Mat Planet (“The Bet” fans know him as “Donnie”) had said before that he was an ordained minister of the Universal Life Church. I thought this was awesome. So much so that I wanted him to officiate our 10-year vow renewal (which we opted to have dinner instead, meh). So much so that I, too, have now become an ordained minister of the ULC. Yes. Really.
As they (the ULC) say, and as I truly believe, “Do only that which is right.”

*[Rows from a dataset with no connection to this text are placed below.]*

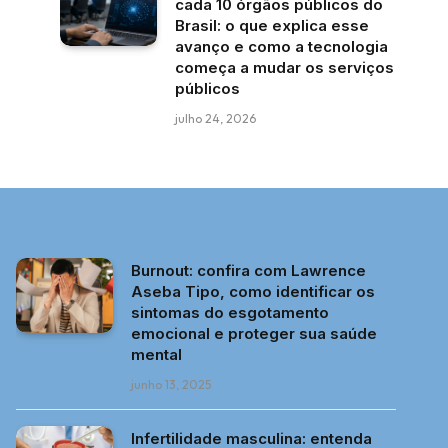
cada 10 órgãos públicos do
Brasil: o que explica esse
avanço e como a tecnologia
começa a mudar os serviços
públicos
julho 24, 2026
Burnout: confira com Lawrence
Aseba Tipo, como identificar os
sintomas do esgotamento
emocional e proteger sua saúde
mental
junho 13, 2025
Infertilidade masculina: entenda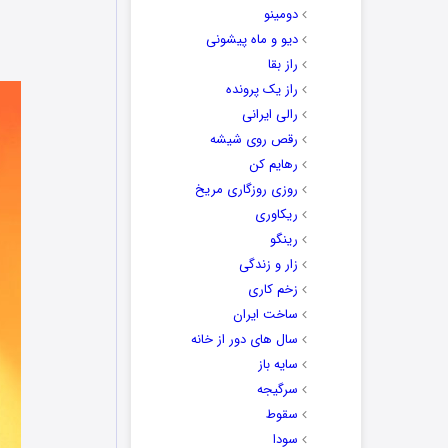
دومینو
دیو و ماه پیشونی
راز بقا
راز یک پرونده
رالی ایرانی
رقص روی شیشه
رهایم کن
روزی روزگاری مریخ
ریکاوری
رینگو
زار و زندگی
زخم کاری
ساخت ایران
سال های دور از خانه
سایه باز
سرگیجه
سقوط
سودا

Why? Am I that spiritual? Well, no, not really. Forgive me if I offend (it wouldn’t be the first time), but here’s my thinking. I think there’s something bigger than us. God? Aliens? I don’t know. But there’s just too much cool shit in the world to leave it all up to evolution. Maybe I’m just playing it safe. But I am adamantly non-denominational because I refuse to believe one crazy story over another. Wine from water? Born from a white elephant? None of it makes any sense, really. I just think we should be good people. Why is that so hard? So, while part of me did the ULC thing as a sort of thumbing-of-the-nose to religion, there’s also a huge part of me that does believe. Something. And there’s a part of me that likes the symbols of the bible. The sevens and the crosses and crucifixes* and the horsemen and Genesis. I don’t believe any of it, but it sounds good. I love the rhythm of the words from the bible. It’s good literature. Little else.
*I’ve wanted, as long as I can remember, to own a crucifix that I could wear as a necklace. I think the only thing that stops me from doing it is feeling like other people won’t get that I wear it as an appreciation for storytelling not that I believe in it. I appreciate marketing. I appreciate mascots. Buddy Christ? Why not. The real one sure hasn’t solved anything.